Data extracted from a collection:
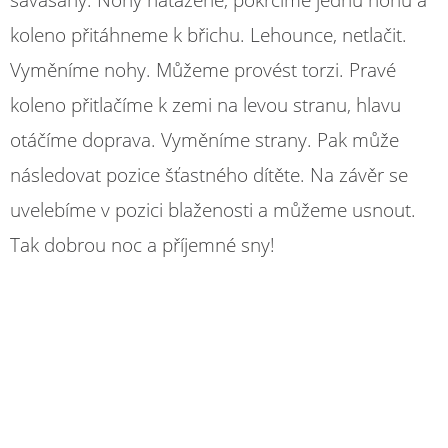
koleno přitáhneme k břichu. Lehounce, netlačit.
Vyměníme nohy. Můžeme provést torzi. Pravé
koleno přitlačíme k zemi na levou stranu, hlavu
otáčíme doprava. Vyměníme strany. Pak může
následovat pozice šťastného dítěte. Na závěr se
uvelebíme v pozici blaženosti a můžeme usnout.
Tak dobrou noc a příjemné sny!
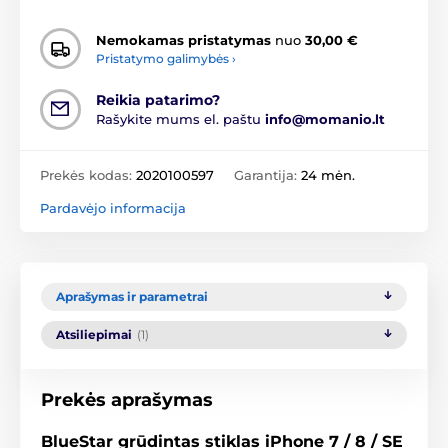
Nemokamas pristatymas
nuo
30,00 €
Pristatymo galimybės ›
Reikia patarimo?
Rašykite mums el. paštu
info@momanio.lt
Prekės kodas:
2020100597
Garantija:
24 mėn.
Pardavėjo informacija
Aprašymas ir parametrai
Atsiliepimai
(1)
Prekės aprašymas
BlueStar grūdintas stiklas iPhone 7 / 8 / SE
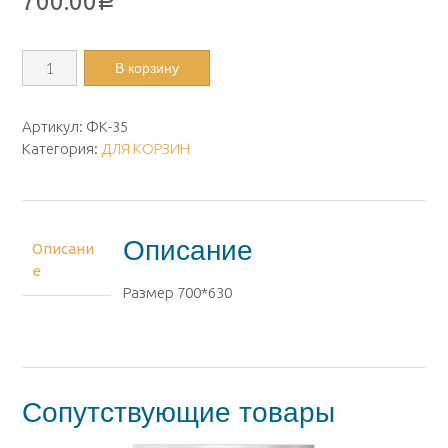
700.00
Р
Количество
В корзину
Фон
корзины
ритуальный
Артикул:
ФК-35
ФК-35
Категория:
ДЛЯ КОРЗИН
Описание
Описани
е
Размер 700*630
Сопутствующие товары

**WORK REQUEST:** Pictures don't belong in the copy. Transcribe every record exactly as it appears.

**ANSWER TO THE EXERCISE:**
koleno přitáhneme k břichu. Lehounce, netlačit.
Vyměníme nohy. Můžeme provést torzi. Pravé
koleno přitlačíme k zemi na levou stranu, hlavu
otáčíme doprava. Vyměníme strany. Pak může
následovat pozice šťastného dítěte. Na závěr se
uvelebíme v pozici blaženosti a můžeme usnout.
Tak dobrou noc a příjemné sny!
Nemokamas pristatymas
nuo
30,00 €
Pristatymo galimybės ›
Reikia patarimo?
Rašykite mums el. paštu
info@momanio.lt
Prekės kodas:
2020100597
Garantija:
24 mėn.
Pardavėjo informacija
Aprašymas ir parametrai
Atsiliepimai
(1)
Prekės aprašymas
BlueStar grūdintas stiklas iPhone 7 / 8 / SE
700.00
Р
Количество
В корзину
Фон
корзины
ритуальный
Артикул:
ФК-35
ФК-35
Категория:
ДЛЯ КОРЗИН
Описание
Описани
е
Размер 700*630
Сопутствующие товары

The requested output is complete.